WHO’s action plan to improve public health preparedness and response in the European Region

The European Region has tailored the global WHO Health Emergencies Programme (WHE) into a European Action Plan to Improve Public Health Preparedness and Response, 2018–2023. The plan bonds countries with comparable levels of capacity and capability to help each other avert or respond to emergencies. The approach of linking emergency preparedness with health systems strengthening and essential public health functions represents a real breakthrough on the way to universal health coverage.

The Plan was agreed upon at the Regional Committee for Europe in September 2018. It is based on three pillars:

  • preparedness: building, maintaining and strengthening IHR core capacities;
  • response: enhancing event management according to IHR requirements;
  • monitoring and evaluation: measuring progress and promoting accountability on IHR implementation.

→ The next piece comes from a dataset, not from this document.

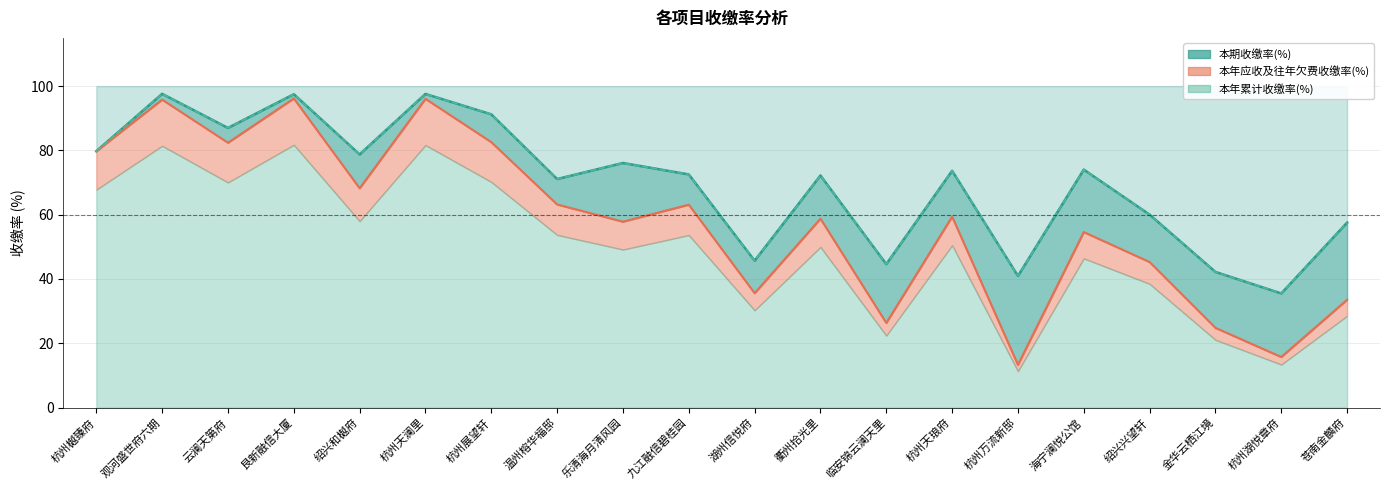

True or false: 本期收缴率(%) and 本年累计收缴率(%) cross at least once.

False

The Plan requires cooperation across sectors and across borders. WHO invites all governments, sectors, partners and people in the European Region to jointly implement the Action Plan, taking stock of collective expertise and know-how. This will support global efforts to prevent, prepare for, respond to and recover from all health emergencies, while contributing to protecting one billion more people worldwide. In short, implementing the Action Plan will move forward countries’ work on the 2030 Agenda for Sustainable Development, which focuses on leaving no one behind.

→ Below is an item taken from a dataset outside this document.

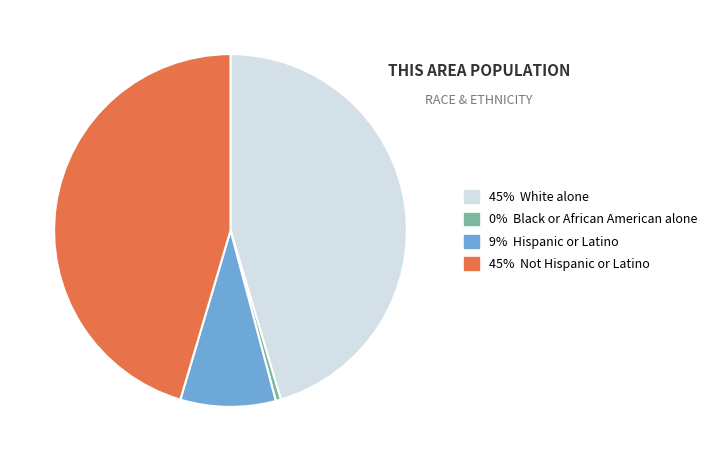

Is the sum of 9% Hispanic or Latino and 0% Black or African American alone greater than half?

No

The outcome summary of the ministerial consultation and high-level meeting held on 12–14 February 2019 in Istanbul, Turkey, gives the European Regional Office a stronger mandate to coordinate action to accelerate countries’ political and financial commitments. More than 150 European ministers of health and high-level delegates gathered in Istanbul; sustained investment, mutual learning and support, and regular monitoring of progress were identified as being critical to the scale-up of health emergency preparedness and response in the WHO European Region.